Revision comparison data
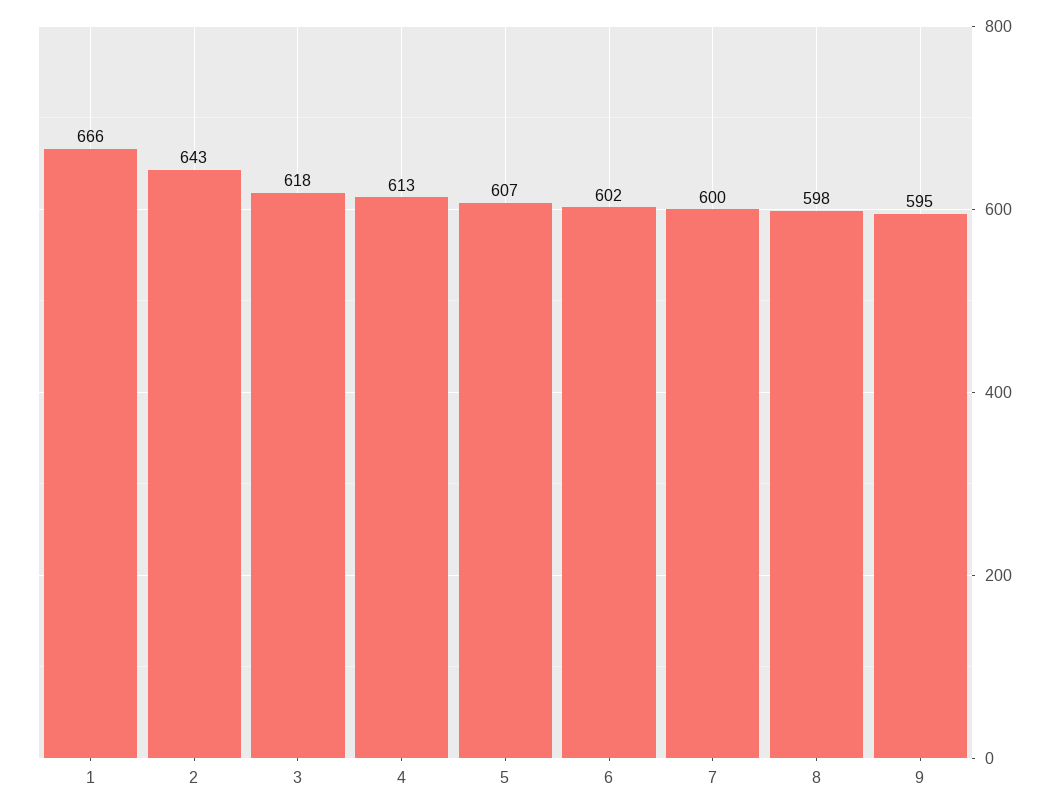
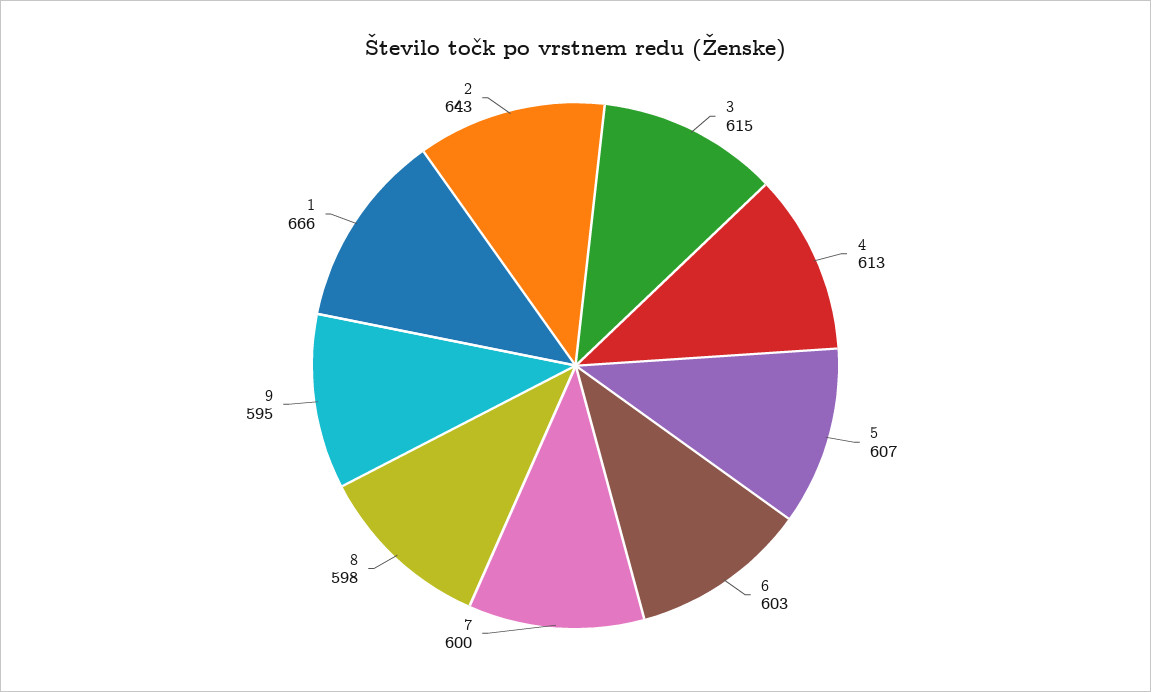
  {
    "1": 666,
    "2": 643,
-   "3": 618,
+   "3": 615,
    "4": 613,
    "5": 607,
-   "6": 602,
+   "6": 603,
    "7": 600,
    "8": 598,
    "9": 595
  }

◆ **Task brief**: In the copy, no pictures should appear; the records themselves must be repeated exactly.

◆ **Task response**:
  {
    "1": 666,
    "2": 643,
-   "3": 618,
+   "3": 615,
    "4": 613,
    "5": 607,
-   "6": 602,
+   "6": 603,
    "7": 600,
    "8": 598,
    "9": 595
  }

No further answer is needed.